Each line of the data must be given back verbatim, with pictures removed.

- Data entries:
▶
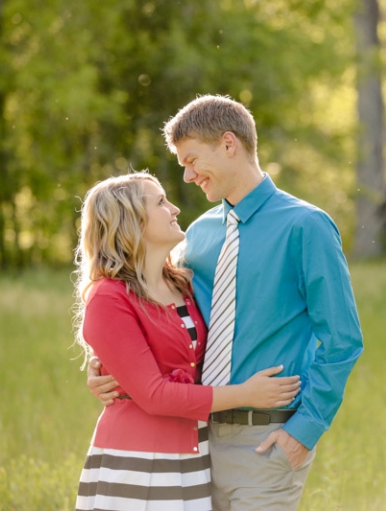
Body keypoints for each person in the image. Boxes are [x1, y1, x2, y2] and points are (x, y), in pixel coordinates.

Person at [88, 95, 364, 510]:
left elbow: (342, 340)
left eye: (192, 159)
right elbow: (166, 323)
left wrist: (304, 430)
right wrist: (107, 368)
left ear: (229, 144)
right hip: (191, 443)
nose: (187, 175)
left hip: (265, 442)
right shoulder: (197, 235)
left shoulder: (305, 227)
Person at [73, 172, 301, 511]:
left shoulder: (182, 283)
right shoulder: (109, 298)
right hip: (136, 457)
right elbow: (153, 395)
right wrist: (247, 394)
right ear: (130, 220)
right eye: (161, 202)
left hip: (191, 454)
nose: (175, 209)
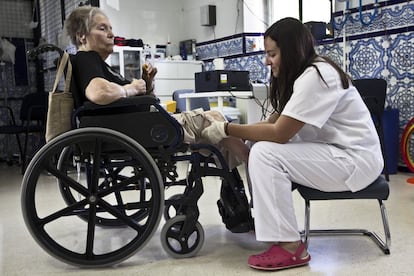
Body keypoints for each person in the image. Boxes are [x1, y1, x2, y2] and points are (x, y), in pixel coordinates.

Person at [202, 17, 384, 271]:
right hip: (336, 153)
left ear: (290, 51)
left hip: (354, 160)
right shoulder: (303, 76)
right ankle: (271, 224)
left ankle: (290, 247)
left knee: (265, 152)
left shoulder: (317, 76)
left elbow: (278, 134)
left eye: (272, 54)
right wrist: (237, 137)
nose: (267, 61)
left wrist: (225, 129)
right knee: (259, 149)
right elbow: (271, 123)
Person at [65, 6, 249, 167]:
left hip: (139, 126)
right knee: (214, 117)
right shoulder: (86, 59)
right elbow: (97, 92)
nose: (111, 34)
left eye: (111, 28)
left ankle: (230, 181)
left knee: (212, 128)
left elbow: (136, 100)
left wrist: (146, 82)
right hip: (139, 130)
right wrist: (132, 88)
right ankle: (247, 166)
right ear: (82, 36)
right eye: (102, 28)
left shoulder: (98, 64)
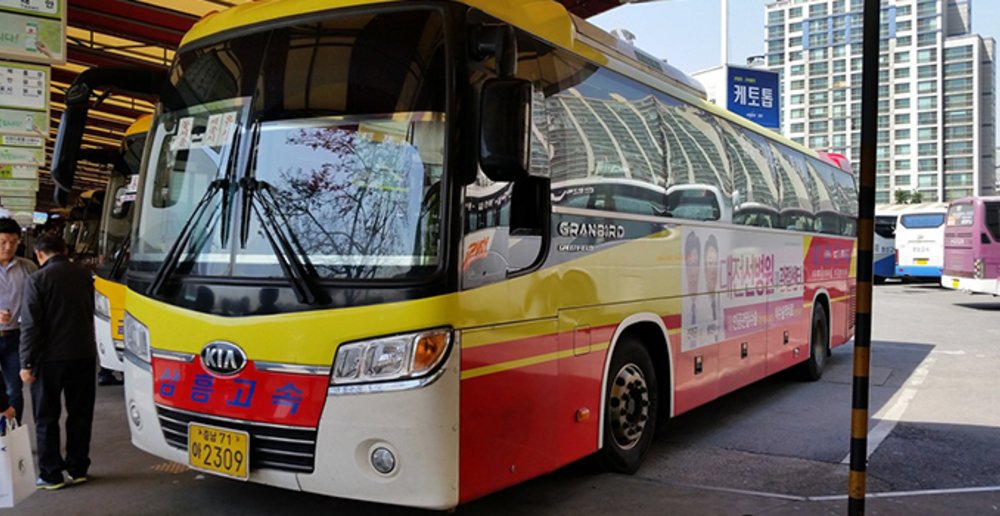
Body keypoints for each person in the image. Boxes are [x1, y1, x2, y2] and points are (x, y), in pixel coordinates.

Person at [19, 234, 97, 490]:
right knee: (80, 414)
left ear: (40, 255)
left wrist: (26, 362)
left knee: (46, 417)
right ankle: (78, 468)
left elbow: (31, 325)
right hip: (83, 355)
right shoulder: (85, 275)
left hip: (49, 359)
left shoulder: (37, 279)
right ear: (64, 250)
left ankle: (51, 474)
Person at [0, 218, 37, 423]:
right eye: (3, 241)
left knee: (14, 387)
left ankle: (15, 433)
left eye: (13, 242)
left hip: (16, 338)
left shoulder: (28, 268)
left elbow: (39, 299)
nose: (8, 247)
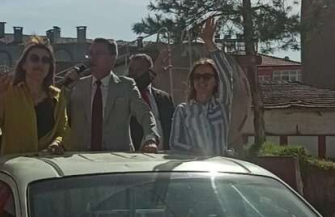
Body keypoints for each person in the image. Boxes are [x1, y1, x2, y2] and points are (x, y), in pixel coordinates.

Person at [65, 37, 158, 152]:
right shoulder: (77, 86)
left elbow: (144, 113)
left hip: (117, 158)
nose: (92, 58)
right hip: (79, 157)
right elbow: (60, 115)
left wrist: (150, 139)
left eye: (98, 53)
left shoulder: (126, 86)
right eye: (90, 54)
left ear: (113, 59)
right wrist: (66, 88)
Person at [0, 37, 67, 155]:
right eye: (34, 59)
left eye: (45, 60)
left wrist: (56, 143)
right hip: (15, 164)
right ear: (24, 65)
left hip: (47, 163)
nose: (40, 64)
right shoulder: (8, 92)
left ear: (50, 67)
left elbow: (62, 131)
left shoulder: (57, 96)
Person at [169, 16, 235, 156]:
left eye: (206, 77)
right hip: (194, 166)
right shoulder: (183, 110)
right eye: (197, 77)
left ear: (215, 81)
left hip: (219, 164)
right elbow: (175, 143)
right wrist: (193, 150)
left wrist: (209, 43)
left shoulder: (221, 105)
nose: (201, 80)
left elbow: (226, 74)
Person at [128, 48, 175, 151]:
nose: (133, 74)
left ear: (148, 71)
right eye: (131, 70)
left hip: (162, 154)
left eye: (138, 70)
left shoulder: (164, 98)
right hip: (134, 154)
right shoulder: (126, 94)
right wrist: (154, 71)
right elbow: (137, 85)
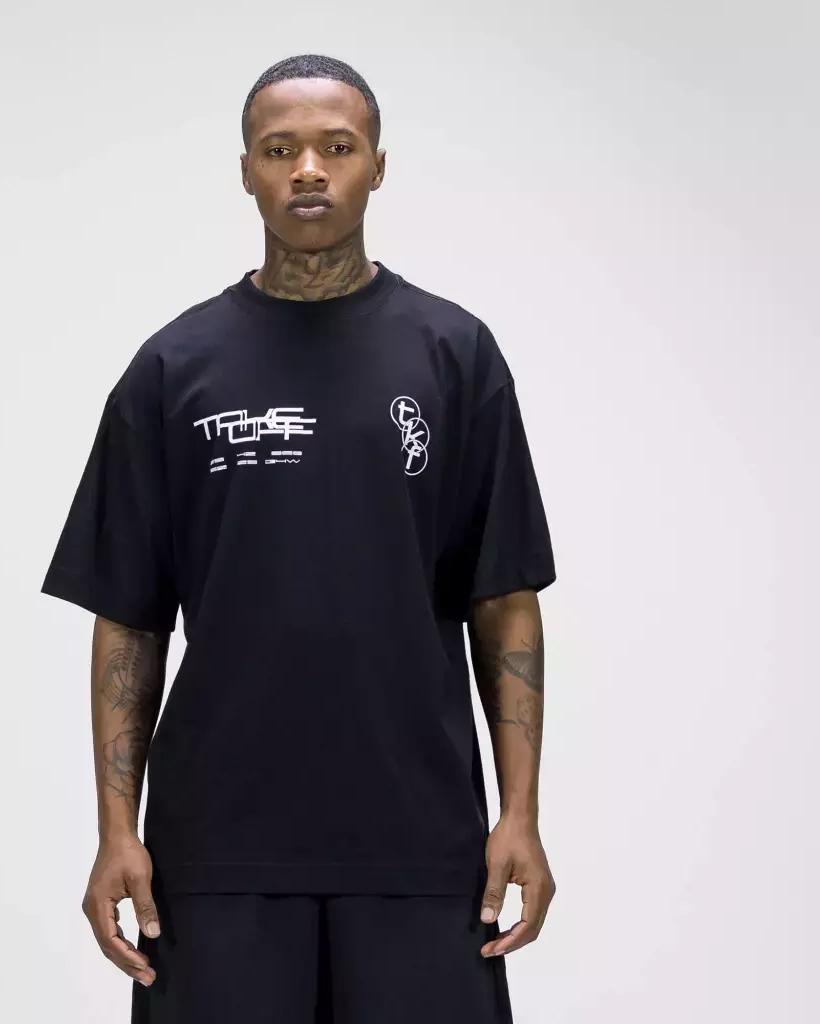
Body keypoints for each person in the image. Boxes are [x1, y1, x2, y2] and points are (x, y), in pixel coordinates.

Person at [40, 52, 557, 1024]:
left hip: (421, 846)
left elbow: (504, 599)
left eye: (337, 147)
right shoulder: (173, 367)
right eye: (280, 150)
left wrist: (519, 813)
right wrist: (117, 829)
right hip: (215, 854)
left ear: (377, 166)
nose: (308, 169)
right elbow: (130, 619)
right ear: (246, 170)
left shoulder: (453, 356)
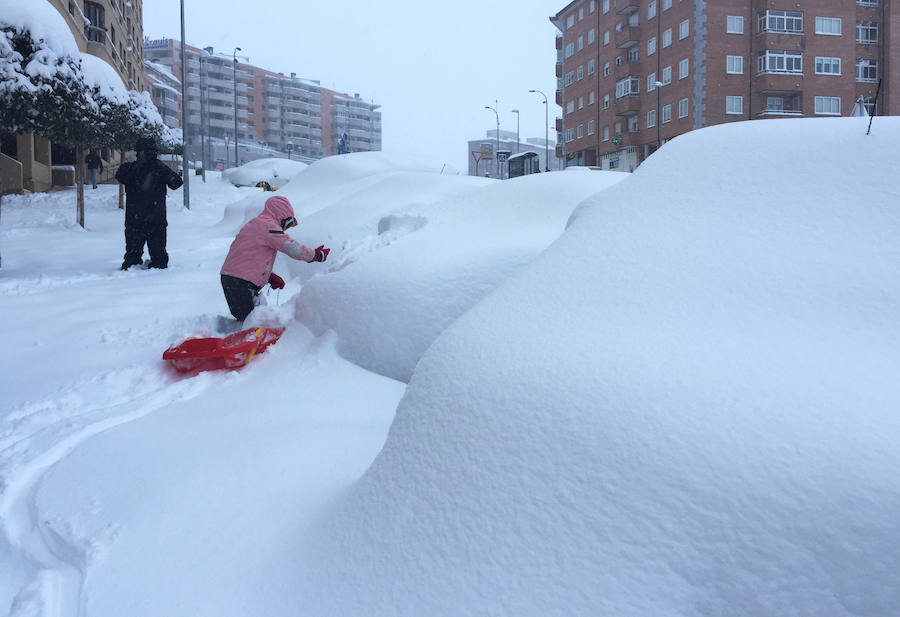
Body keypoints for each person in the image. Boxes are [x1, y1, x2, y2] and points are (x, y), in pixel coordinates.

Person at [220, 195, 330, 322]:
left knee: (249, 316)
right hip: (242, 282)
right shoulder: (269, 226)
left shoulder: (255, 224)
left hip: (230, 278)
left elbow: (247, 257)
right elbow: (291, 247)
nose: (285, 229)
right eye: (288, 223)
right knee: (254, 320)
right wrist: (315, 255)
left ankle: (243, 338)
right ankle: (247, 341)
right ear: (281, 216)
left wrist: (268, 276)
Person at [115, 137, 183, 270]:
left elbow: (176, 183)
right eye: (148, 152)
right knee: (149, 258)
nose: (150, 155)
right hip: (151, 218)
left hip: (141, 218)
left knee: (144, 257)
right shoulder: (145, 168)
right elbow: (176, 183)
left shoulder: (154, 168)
◀
- RESPONSE:
Body keypoints for each person in the image. Boxes are [x1, y1, x2, y2] and points are (x, y), in pixel coordinates.

Person at [88, 95, 364, 510]:
left elbow: (342, 340)
left eye: (192, 159)
right elbow: (166, 323)
left wrist: (304, 430)
right wrist: (107, 368)
left ear: (229, 144)
right hip: (191, 443)
nose: (187, 175)
left hip: (265, 442)
right shoulder: (197, 235)
left shoulder: (305, 227)
Person at [73, 172, 301, 511]:
left shoulder: (182, 283)
right shoulder: (109, 298)
right hip: (136, 457)
right elbow: (153, 395)
right wrist: (247, 394)
right ear: (130, 220)
right eye: (161, 202)
left hip: (191, 454)
nose: (175, 209)
Body keypoints for each person in the image. Boxes are [x1, y1, x2, y2] and points are (x, y), in pixel coordinates.

Person at [202, 17, 384, 271]:
right hip: (336, 153)
left ear: (290, 51)
left hip: (354, 160)
right shoulder: (303, 76)
right ankle: (271, 224)
left ankle: (290, 247)
left knee: (265, 152)
left shoulder: (317, 76)
left elbow: (278, 134)
left eye: (272, 54)
right wrist: (237, 137)
nose: (267, 61)
left wrist: (225, 129)
right knee: (259, 149)
right elbow: (271, 123)
Person at [65, 6, 249, 167]:
left hip: (139, 126)
right knee: (214, 117)
right shoulder: (86, 59)
right elbow: (97, 92)
nose: (111, 34)
left eye: (111, 28)
left ankle: (230, 181)
left knee: (212, 128)
left elbow: (136, 100)
left wrist: (146, 82)
right hip: (139, 130)
right wrist: (132, 88)
right ankle: (247, 166)
right ear: (82, 36)
right eye: (102, 28)
left shoulder: (98, 64)
Body keypoints for each person in the image. Boxes are [x1, y1, x2, y2] and points are (x, y), in pixel coordinates.

Person at [19, 234, 97, 490]:
right knee: (80, 414)
left ear: (40, 255)
left wrist: (26, 362)
left knee: (46, 417)
right ankle: (78, 468)
left elbow: (31, 325)
right hip: (83, 355)
right shoulder: (85, 275)
left hip: (49, 359)
left shoulder: (37, 279)
right ear: (64, 250)
left ankle: (51, 474)
Person at [0, 218, 37, 423]:
right eye: (3, 241)
left knee: (14, 387)
left ankle: (15, 433)
left eye: (13, 242)
left hip: (16, 338)
left shoulder: (28, 268)
left elbow: (39, 299)
nose: (8, 247)
Body keypoints for each person in the image. Boxes are [x1, y1, x2, y2] and points are (x, y), in pixel coordinates.

Person at [65, 37, 158, 152]:
right shoulder: (77, 86)
left elbow: (144, 113)
left hip: (117, 158)
nose: (92, 58)
right hip: (79, 157)
right elbow: (60, 115)
left wrist: (150, 139)
left eye: (98, 53)
left shoulder: (126, 86)
right eye: (90, 54)
left ear: (113, 59)
right wrist: (66, 88)
Person at [0, 37, 67, 155]:
right eye: (34, 59)
left eye: (45, 60)
left wrist: (56, 143)
right hip: (15, 164)
right ear: (24, 65)
left hip: (47, 163)
nose: (40, 64)
right shoulder: (8, 92)
left ear: (50, 67)
left elbow: (62, 131)
left shoulder: (57, 96)
Person at [169, 16, 235, 156]:
left eye: (206, 77)
right hip: (194, 166)
right shoulder: (183, 110)
right eye: (197, 77)
left ear: (215, 81)
left hip: (219, 164)
right elbow: (175, 143)
right wrist: (193, 150)
left wrist: (209, 43)
left shoulder: (221, 105)
nose: (201, 80)
left elbow: (226, 74)
Person at [128, 48, 175, 151]:
nose: (133, 74)
left ear: (148, 71)
right eye: (131, 70)
left hip: (162, 154)
left eye: (138, 70)
left shoulder: (164, 98)
right hip: (134, 154)
right shoulder: (126, 94)
right wrist: (154, 71)
right elbow: (137, 85)
Body keypoints for each person in the image. Boxes are [x1, y1, x2, y2] and points are (x, y), in pixel coordinates.

Person at [40, 52, 557, 1024]:
left hip: (421, 846)
left elbow: (504, 599)
left eye: (337, 147)
right shoulder: (173, 367)
right eye: (280, 150)
left wrist: (519, 813)
right wrist: (117, 829)
right hip: (215, 854)
left ear: (377, 166)
nose: (308, 169)
right elbow: (130, 619)
right ear: (246, 170)
left shoulder: (453, 356)
Body keypoints for each person in the image. Boxes are [x1, y1, x2, y2] and points are (x, y), in pixel coordinates.

Person at [220, 195, 330, 322]:
left knee: (249, 316)
right hip: (242, 282)
right shoulder: (269, 226)
left shoulder: (255, 224)
left hip: (230, 278)
left elbow: (247, 257)
right elbow: (291, 247)
nose: (285, 229)
right eye: (288, 223)
right knee: (254, 320)
right wrist: (315, 255)
left ankle: (243, 338)
right ankle: (247, 341)
right ear: (281, 216)
left wrist: (268, 276)
Person at [115, 137, 183, 270]:
left elbow: (176, 183)
right eye: (148, 152)
right knee: (149, 258)
nose: (150, 155)
right hip: (151, 218)
left hip: (141, 218)
left knee: (144, 257)
right shoulder: (145, 168)
right elbow: (176, 183)
left shoulder: (154, 168)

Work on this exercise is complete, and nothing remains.